The Virginians pardoned by the Governor—James Gibson, Charles Tosh, John Lyle, Rufus Percival, James Allen, and David Austin—were committed to the penitentiary on 11 May 1876. The Wythe County Court had sentenced the youths to five years in the penitentiary for burglary and theft of food valued at under $9. These six young prisoners became part of a penitentiary population that grew rapidly between the end of the Civil War and the beginning of the twentieth century. Over 2,000 Virginians between the ages of nine and seventeen passed through the gates of the State Penitentiary between 1865 and 1902. The large population of young convicts demonstrated the relative indifference of Virginia law to age as a mitigating factor in assessing criminal culpability and determining sentences. Prior to the 1890s the state lacked separate facilities to house young offenders convicted of crimes, and it was not until the 1920s that a system of juvenile courts developed. The population of children incarcerated in the state also reflected the discriminatory application of law that left African American children particularly vulnerable to incarceration.
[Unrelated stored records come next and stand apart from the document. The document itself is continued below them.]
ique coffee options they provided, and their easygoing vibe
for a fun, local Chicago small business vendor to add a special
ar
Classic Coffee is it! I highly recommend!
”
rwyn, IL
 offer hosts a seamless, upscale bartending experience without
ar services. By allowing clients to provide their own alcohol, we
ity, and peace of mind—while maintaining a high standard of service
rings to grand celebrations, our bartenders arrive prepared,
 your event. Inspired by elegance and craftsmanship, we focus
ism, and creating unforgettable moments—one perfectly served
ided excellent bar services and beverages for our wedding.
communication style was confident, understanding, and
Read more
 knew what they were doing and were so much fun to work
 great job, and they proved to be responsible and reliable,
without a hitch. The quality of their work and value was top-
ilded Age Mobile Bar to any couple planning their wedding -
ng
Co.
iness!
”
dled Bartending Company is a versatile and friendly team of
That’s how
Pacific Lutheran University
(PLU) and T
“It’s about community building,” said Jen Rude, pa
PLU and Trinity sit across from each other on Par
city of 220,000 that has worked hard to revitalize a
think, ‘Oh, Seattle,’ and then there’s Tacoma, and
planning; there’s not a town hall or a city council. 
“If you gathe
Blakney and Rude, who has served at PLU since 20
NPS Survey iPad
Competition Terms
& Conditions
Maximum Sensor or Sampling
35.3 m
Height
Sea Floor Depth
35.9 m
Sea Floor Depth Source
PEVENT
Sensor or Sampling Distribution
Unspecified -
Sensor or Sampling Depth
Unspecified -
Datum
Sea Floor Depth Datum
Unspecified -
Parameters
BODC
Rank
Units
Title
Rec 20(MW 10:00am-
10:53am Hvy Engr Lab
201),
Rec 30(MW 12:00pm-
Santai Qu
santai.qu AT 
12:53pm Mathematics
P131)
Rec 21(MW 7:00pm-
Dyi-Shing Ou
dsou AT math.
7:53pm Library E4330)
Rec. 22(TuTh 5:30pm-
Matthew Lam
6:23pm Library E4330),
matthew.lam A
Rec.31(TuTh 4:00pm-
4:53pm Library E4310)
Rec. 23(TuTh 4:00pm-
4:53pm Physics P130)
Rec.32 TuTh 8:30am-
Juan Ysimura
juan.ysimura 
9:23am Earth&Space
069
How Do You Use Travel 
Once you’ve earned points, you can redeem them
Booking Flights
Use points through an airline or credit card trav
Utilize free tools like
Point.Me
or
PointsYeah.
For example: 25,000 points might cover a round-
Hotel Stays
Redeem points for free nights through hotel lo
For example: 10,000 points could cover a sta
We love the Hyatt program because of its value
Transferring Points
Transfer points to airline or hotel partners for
Most young inmates are difficult to trace in archival records beyond the penitentiary’s prison registers in which authorities recorded prisoners’ date of commitment, sentence, and crime, along with descriptive information like height, color, and notable marks.  Gibson, Tosh, Lyle, Percival, Allen, and Austin were unusual, however. Unlike most prisoners, they did not serve out their full sentences. In this instance, the prisoners were released after three months of hard labor and the additional punishment of thirty-nine lashes. The governor’s pardon reflected an effective lobbying effort by community members who sought the youths’ release. Their appeals, along with records of the court’s deliberations, were attached to the prisoners’ pardon application, now filed in the Secretary of the Commonwealth Executive Papers at the Library of Virginia. Those records provide insight into the prisoners’ families, community views of witnesses’ reliability, and the social habits of young men.

Further, they reveal that Virginians’ ideas about youth and criminal culpability were unsettled, as the law seemed to dictate one outcome while the public pushed for another. Although spared their full sentence, James Gibson and his friends learned that a “frolicsome freak of boyhood” could be a dangerous proposition in nineteenth century Virginia.